Si ripresentano in lei alcuni tratti di Carmen, la protagonista del precedente romanzo di Capitta, Il giardino non esiste: figure femminili che scoprono le potenzialità nascoste di una vita ai margini, nomade, dove, in determinati luoghi e grazie a particolari disposizioni d’animo, ci si può emancipare dall’inquietudine insita nello stile di vita dominante. Ai margini si può ritrovare, insomma, quell’armonia grazie alla quale, rispetto agli animali, ci si sente “continuati, dove finisce uno inizia l’altro”. Il rilievo che Capitta dà agli animali richiama uno dei saggi più ispirati di John Berger, intitolato appunto “Perché guardare gli animali?”. Berger, romanziere e artista, ci spiega che negli ultimi due secoli gli animali sono gradualmente scomparsi dalla nostra cultura e dalla nostra frequentazioni; ma la rottura decisiva fra noi e loro si era già consumata con Cartesio, nel momento in cui il filosofo separò nettamente il corpo dall’anima.

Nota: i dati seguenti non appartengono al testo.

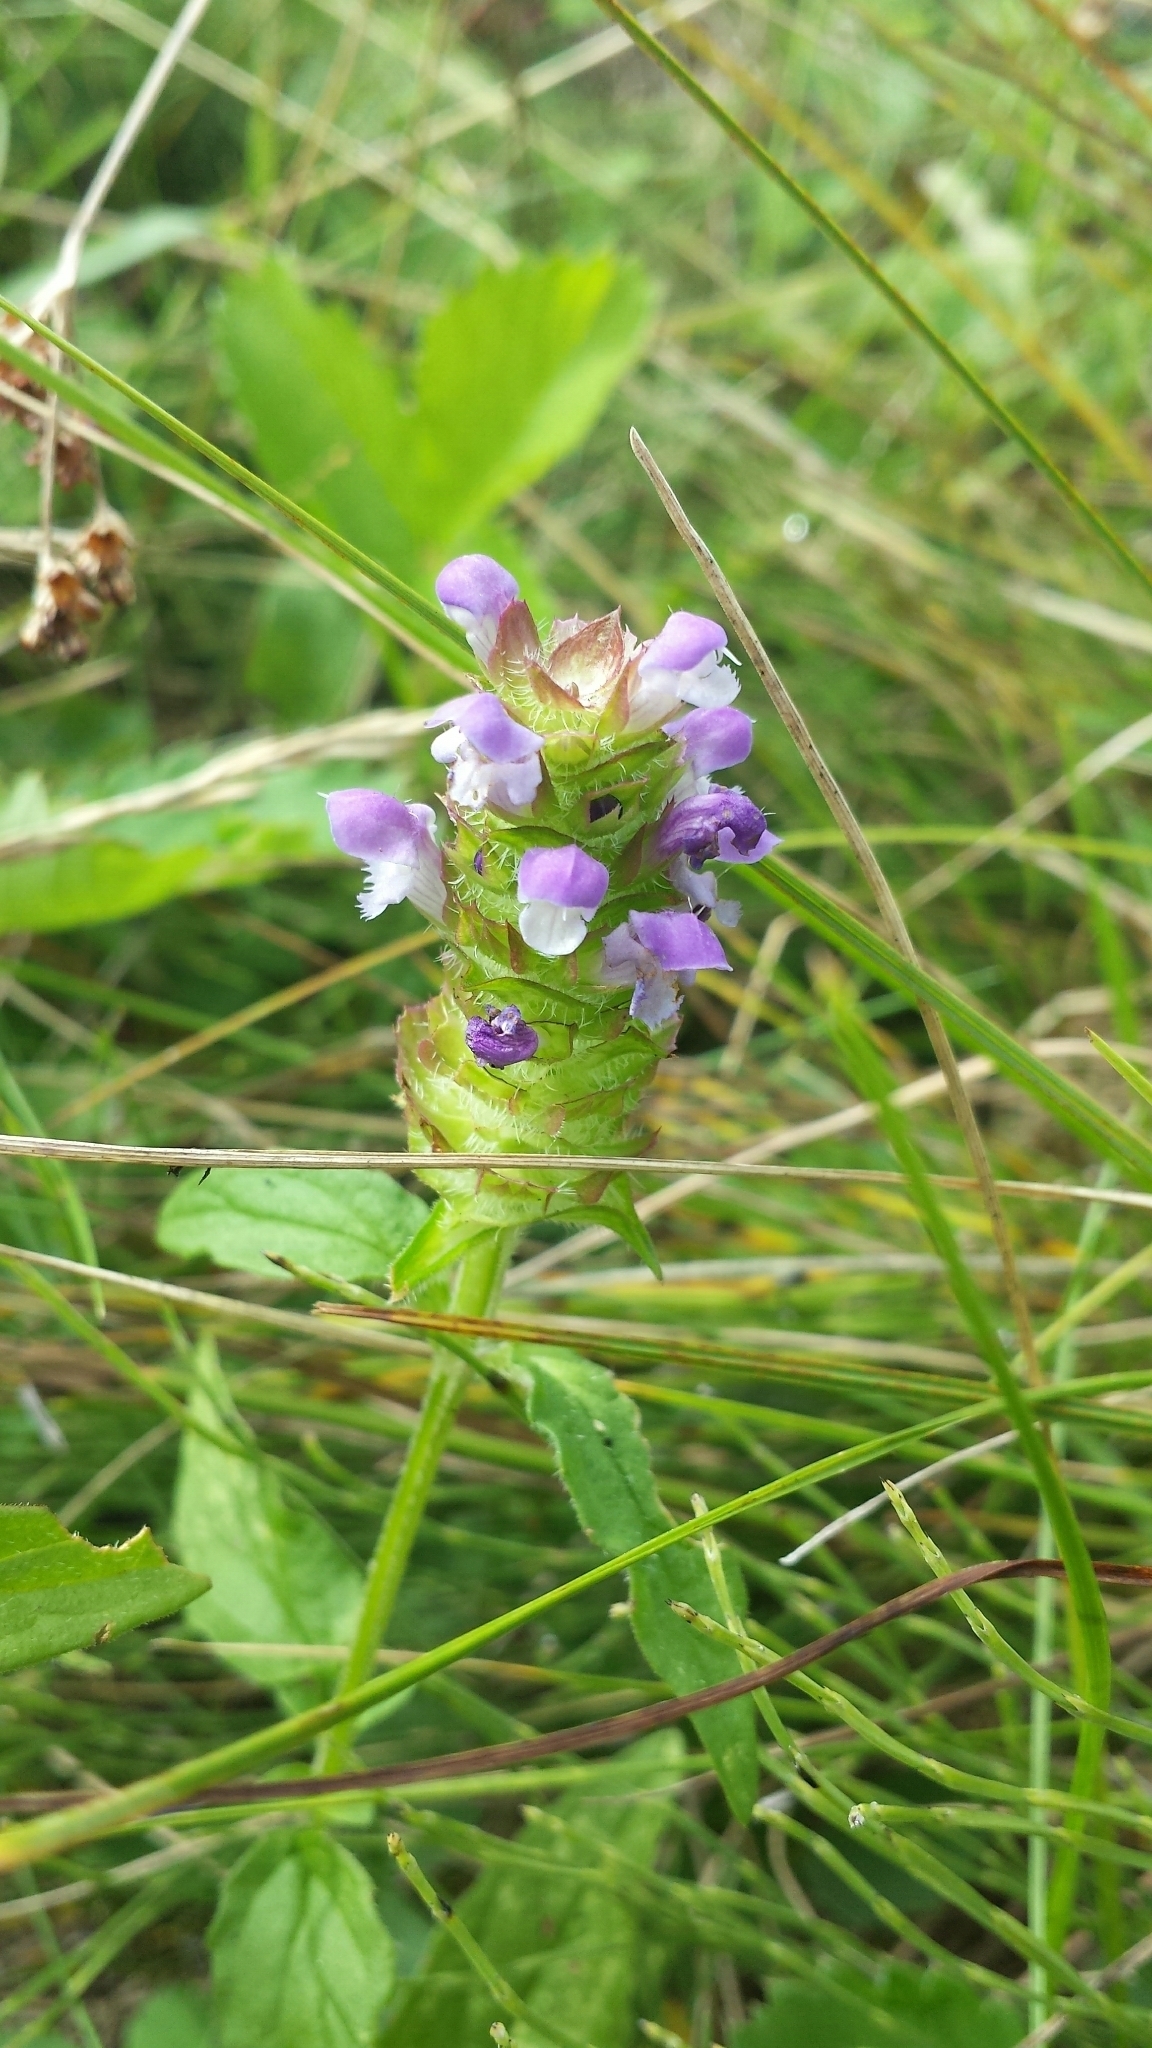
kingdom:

Da quando l’animale è stato svuotato di esperienza e di segreti, è stato collocato in un passato irrevocabile. “Questa riduzione dell’animale, la cui storia è tanto teorica quanto economica, fa parte dello stesso processo che ha ridotto gli uomini a isolate unità di produzione e consumo”. Credo che Capitta potrebbe sottoscrivere questa diagnosi, etologica e politica insieme. Certo una pressante urgenza etica lo spinge a optare per una scrittura spesso “compatta” (zippata, se mi si passa il termine informatico) nella quale la narrazione si affida a riuscite (grazie anche alla sua pratica giornalistica) epifanie nelle quali sintetizza il fatto e il giudizio su di esso. A suggello del creatore sul mondo inquieto, cui lui stesso ha dato vita.